I wish the phrase #BlackWomanHealing was as popular. The "magic" of enduring pain isn't as empowering as telling the truth. Often times we are too afraid to discuss our issues, even with one another. There is nothing magical about being zip-tied by fear of judgement.

As much as we project images of strength and beauty in an anti-Black world, we must also embrace the ideas of vulnerability and reject any suggestion that we are not wanting or capable of love. I once had a co-worker tell me that "You are a strong Black woman who didn't need a man." I told her to go away and stop talking nonsense because the Devil is a lie. Do I need any ol' man like I need water? Hell to the naw. Would I like a loving and caring relationship with someone I respect, admire, and want to do naughty things to? Of course. Do I deserve that? Definitely. Being strong and coupled are not mutually exclusive. However, it is something we still struggle to master.

When I left my last job in August of 2018, I knew I needed to talk to someone. In fact, I had been talking to counselors who helped remind me that I am valuable and have a lot to offer, regardless of what a "boss" thought or whether I was boo'd up - that everything is not always what it seems. I had to reconcile that I allowed myself to be taken advantage of and take time to answer the big questions. The questions that Oprah asks her guests on Super Soul Sunday. I watched a lot of those episodes. I saw a tarot reader. I cried, but most importantly, I read.
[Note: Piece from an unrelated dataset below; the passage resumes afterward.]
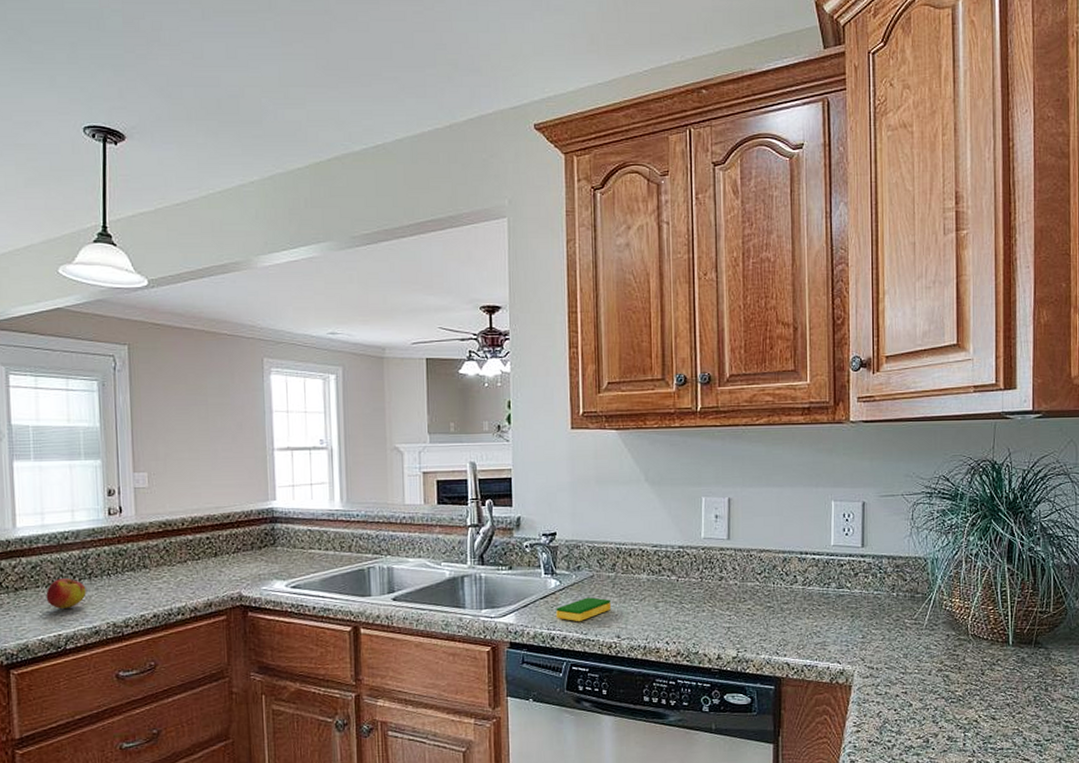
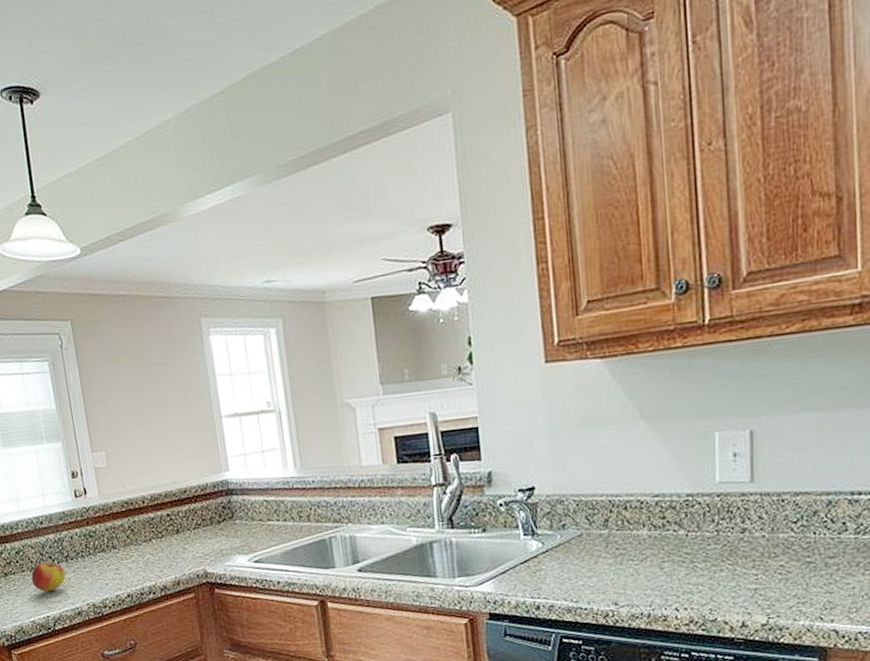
dish sponge: present [556,597,611,622] -> none [540,559,605,589]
"Black women make a mistake when we assume that closing ourselves off and wearing the mask of indifference makes us strong or keeps us well. Repressing our feelings leads to stress and that leads to a variety of illnesses... To love ourselves rightly, to love others, we have to claim all our emotions," bell hooks, Salvation: Black People and Love

Reading the researched and anecdotal analysis of the missing "love ethic" by bell hooks - in which she sites Baldwin, Hurston, Rev. King Jr, and others -  is actually encouraging. While Salvation describes where the Black Liberation movement left cracks in the foundation that needs to be rebuilt, it also offers the cement.

I have also read books to help me focus on my craft, to ready myself to make an impact at a new office, with new people, who have already expressed care for my well-being in the on-boarding process.

As the Buddhist monks recite, "Nothing is permanent," but waiting to process your pain won't help you.